Я узнала, что он оставил архив Иностранной коллегии и начал читать лекции по всеобщей истории в Московском благородном пансионе, и это тоже явилось предметом для злоязычия. Дорого бы я дала, чтобы на один час очутиться рядом с ним в какой-нибудь там московской гостиной, слышать его голос, негодовать на его холодность и ничтожные знаки внимания принимать как бесценный дар, и в то же время вот какое событие в проклятой моей губинской спальне… Несчастный генерал! Какой чудовищный портрет моего московского гения нарисовала я тогда генералу, как унижала перед этим поверженным гигантом моего мучителя, надеясь хоть как-нибудь поколебать свою постылую слабость… Теперь сознаю, что, видимо, все-таки была права в той, казавшейся тогда отвратительной откровенности. Конечно, видя опочининскую тоску в глазах хорошего человека, разве об этом не пожалеешь?… Ах, Николай Петрович, Николай Петрович, ведь это как бы и не я тогда выпаливала, не я, а моя судьба, моя и ваша, она сама, ей было так угодно… мы тогда оба были… и я и вы… мы оба были подобны тряпичным куклам, произносящим чужие враждебные слова, и мера нашего поведения определялась не нами…

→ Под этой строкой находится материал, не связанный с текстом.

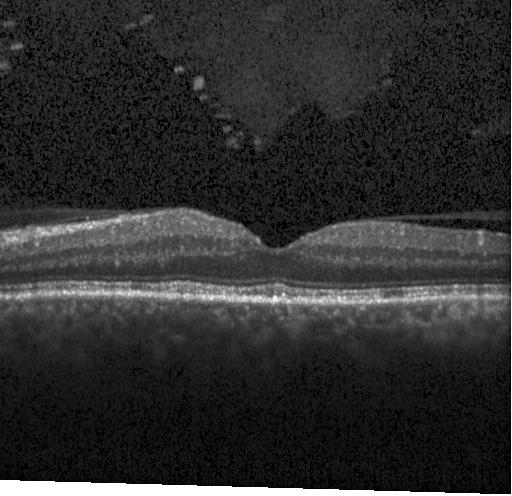

Instrument: Heidelberg Spectralis; OCT line scan; spectral-domain OCT; centered on the fovea
Finding: sub-RPE drusenoid deposits.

Генерал укатил в свое войско и затерялся где-то вдали и стал забываться, и вот в середине третьего года, воротившись из поездки в Ельцово, я обнаружила на письменном столе неказистый измятый конверт, показавшийся мне верхом изящества. Я долго боялась вскрыть его, ходила из комнаты в комнату, и маленькая моя Аполлинария Тихоновна неслышно семенила за мной. Я вскрыла конверт и поразилась собственной прозорливости, о которой я не постыдилась торопливо доложить растерянному генералу…

Милостивая государыня,

все так же ли Вы склонны к воинственным диалогам, или помещичьи заботы затмили все собою? Я же, как и прежде, занят скучнейшей всеобщей историей, а нынче и того пуще, вбил себе в голову, представьте, поразмышлять над четырьмя именами: Александра Македонского, Цезаря, Аннибала и нынешнего возмутителя умов… Не кажется ли Вам, что Бонапарт готовится не то чтобы возвысить высокопарные лозунги революции, а всего-навсего прибрать к рукам весь мир столь же примитивно, как и его малоцивилизованные предшественники? Не кажется ли Вам, что в этих делах остановиться невозможно, если хоть одна удача на этом поприще сопутствовала тебе?… Конечно, древний мир не так изыскан, как изваяния, оставшиеся нам от него, он вшив и подл, и пропах козьим сыром, но в нем заключены истоки множества наших заблуждений и самообольщений, и даже трагедий… Надеюсь, что смогу повидать Вас еще до осуществления Бонапартом его тайных замыслов. Откладывать нельзя – пасьянс истории коварен. Два года – срок вполне достаточный, чтобы все взвесить, и слишком незначительный, чтобы встретив, Вы могли меня не узнать.